As the setting moves from America to England, Paris, Florence, and Rome, James develops his themes, and as Isabel's life becomes more complex, her increasingly difficult and emotionally affecting choices about her life make her increasingly fascinating to the reader. James's trenchant observations about the relationship between individuals and society and about the effects of one's setting on one's behavior are enhanced by the elegance and density of his prose, making this a novel one must read slowly--and savor. Mary Whipple

A masterpiece of world litterature5
What makes this book a masterpiece is the incredible art of creating characters.

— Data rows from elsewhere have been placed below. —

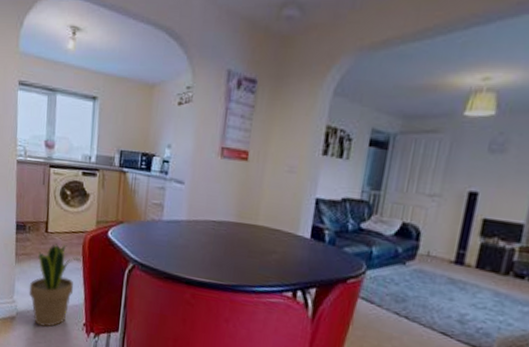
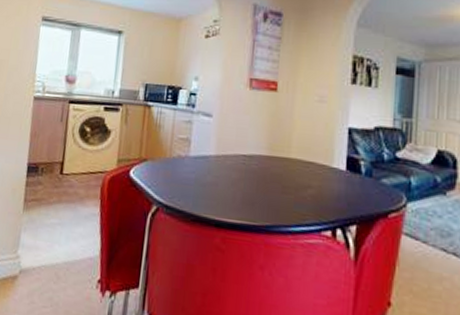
potted plant: present [29,243,81,327] -> none [36,186,99,287]

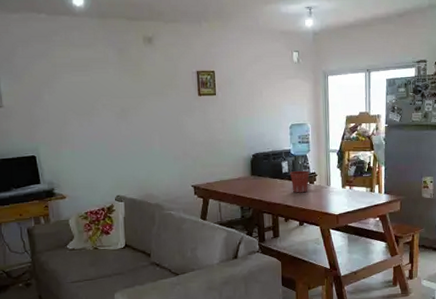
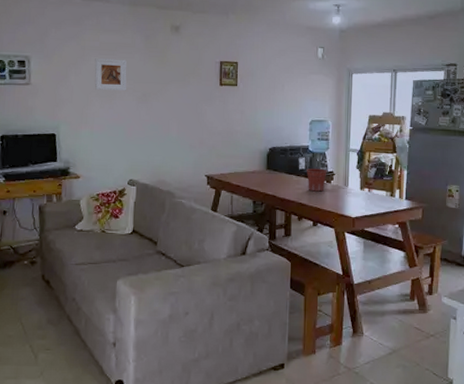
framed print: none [68,75,104,108] -> present [94,58,127,91]

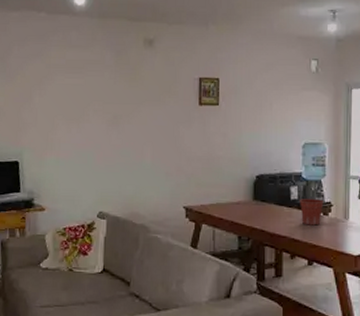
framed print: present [94,58,127,91] -> none [60,77,96,113]

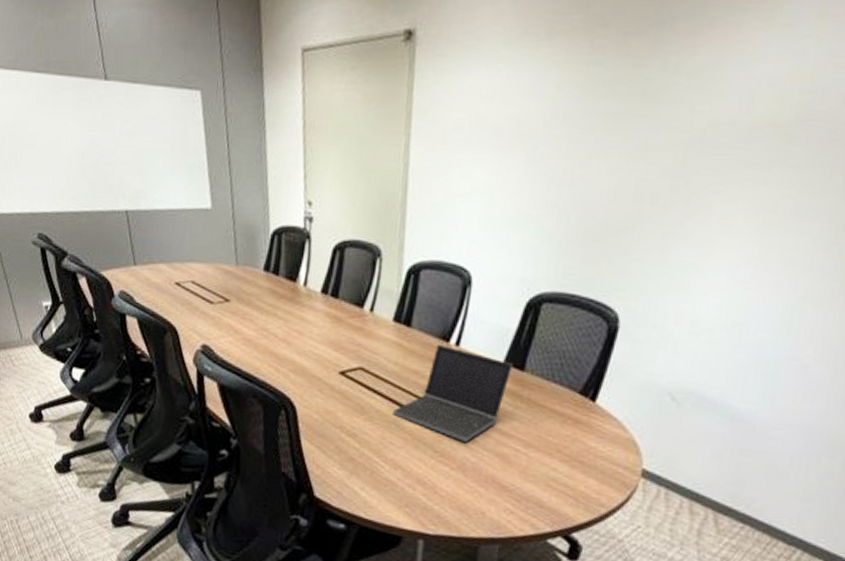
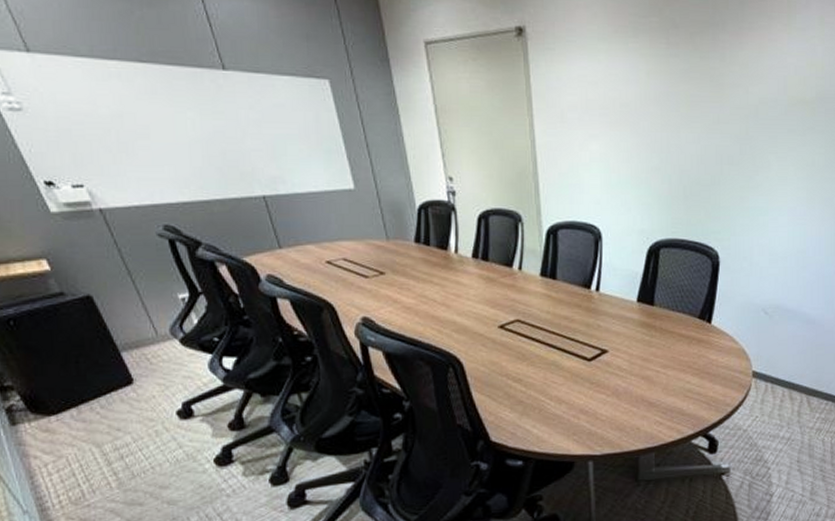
laptop computer: present [393,343,514,442] -> none [551,291,645,371]

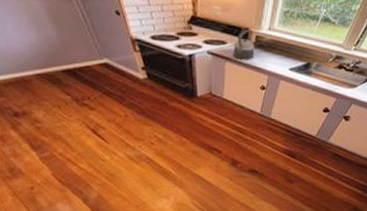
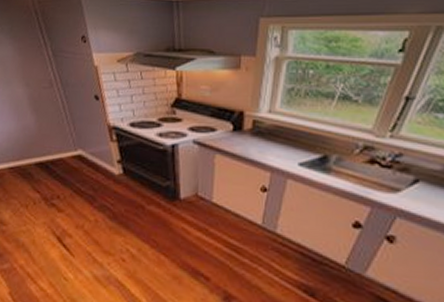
kettle: present [233,29,255,61] -> none [224,112,252,153]

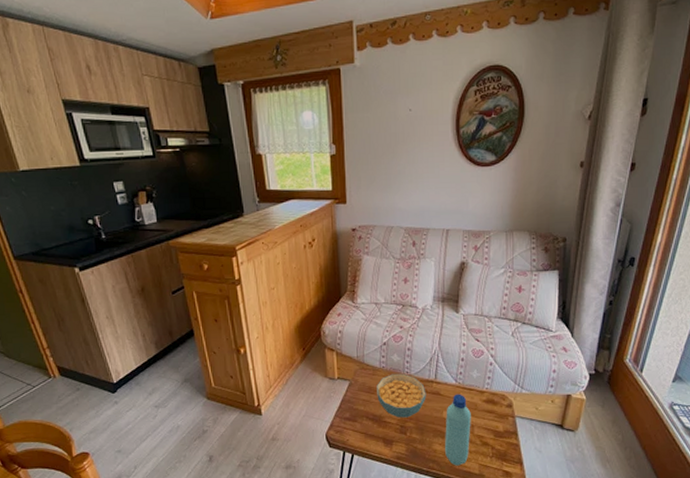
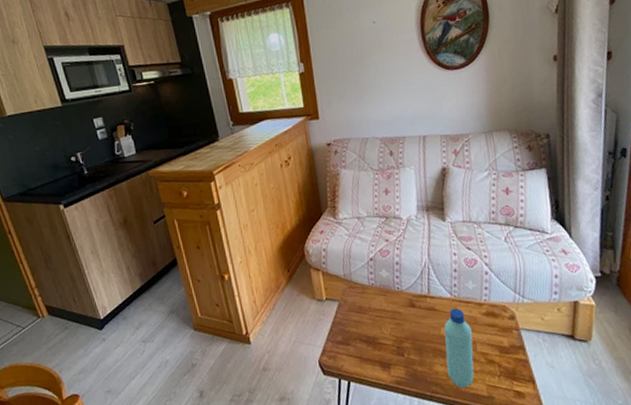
cereal bowl: present [377,373,426,418] -> none [367,289,421,338]

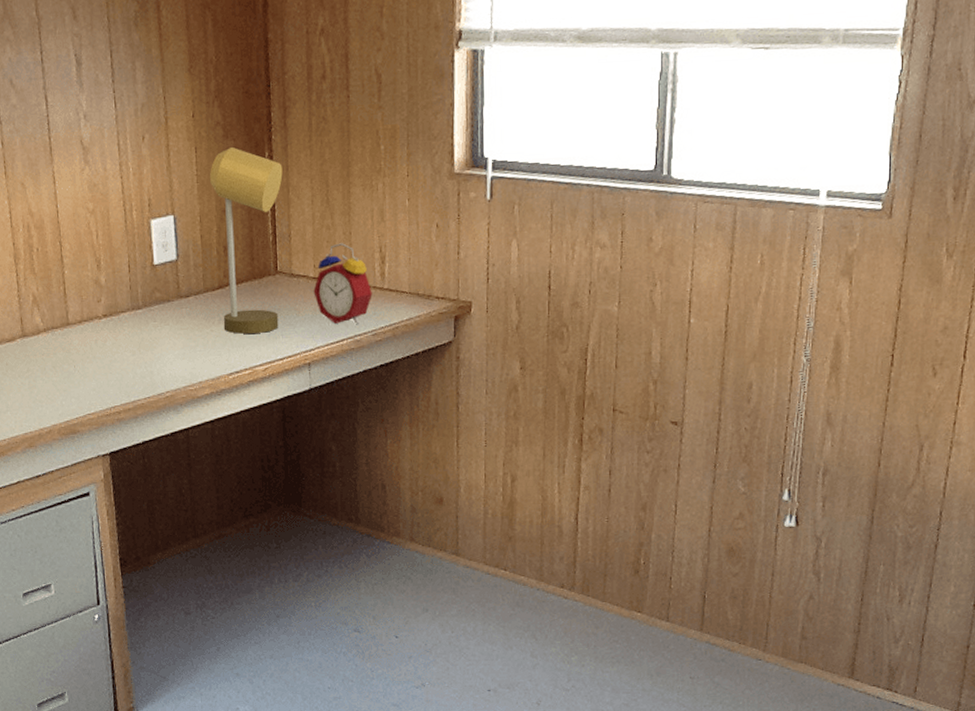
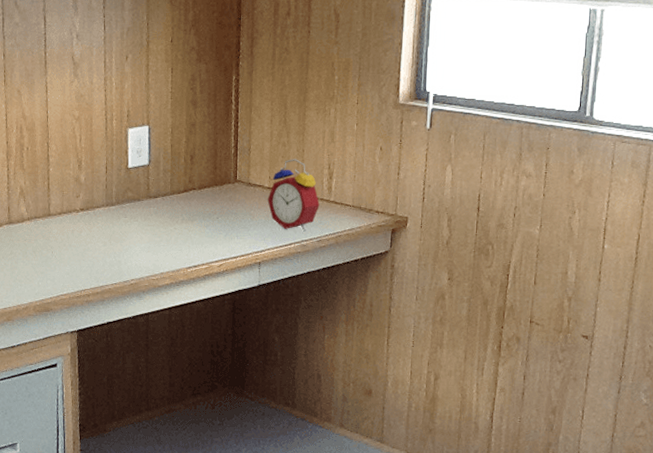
desk lamp: present [209,147,283,334] -> none [182,70,247,233]

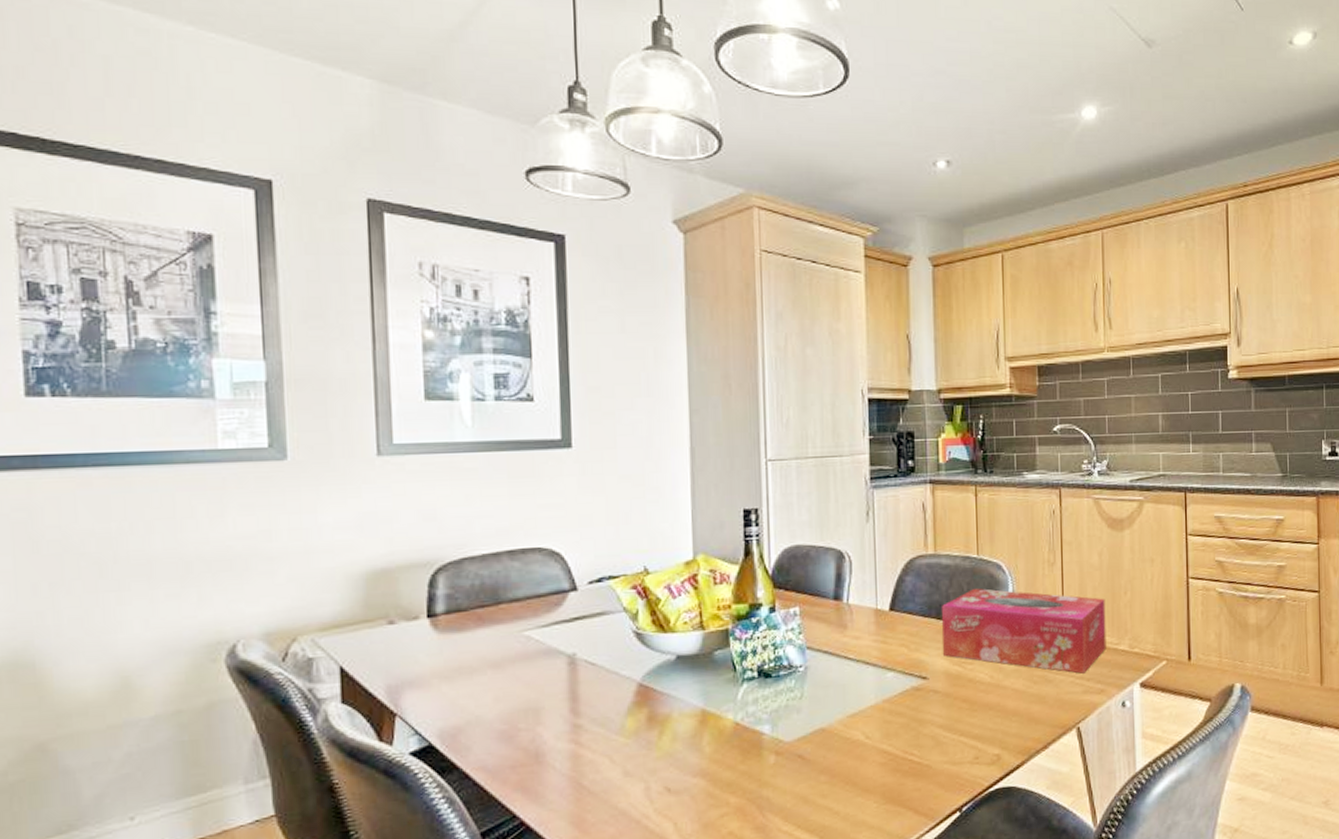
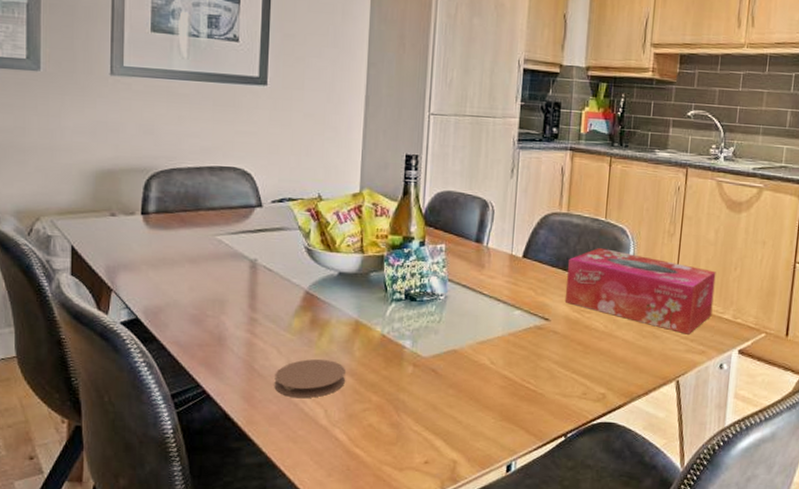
coaster: none [609,762,695,814] -> present [274,358,345,399]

The complexity, the nuances and the strength of the characters created can only be compared with stendhal or flauber. James also succeeds in portraying british and american society in the beginning of the century forming a comparison still quite relevant. The language is brilliant and the story beautiful. A must-read.

New World womanhood suppressed but triumphant4
Isobel Archer, the cream of American womanhood, makes an unhappy marriage and lives in a fascinating but decadent Italy. Her New World classlessness belies her ease and familiarity among English aristocracy. Isobel's willingness to endure her living despair at her domestic and Europe-bound constraints results from her personal moral values which her North American Puritan background has given her.

Being British myself, I took 'The Portrait of a Lady' more seriously at first than when I reflected hard upon the declining Henry James's own succumbing to Old Europe's temptations by becoming a British subject in 1915, shortly before his death. But its sheer power as a novel stands. A must for Donald Rumsfeld's retirement reading.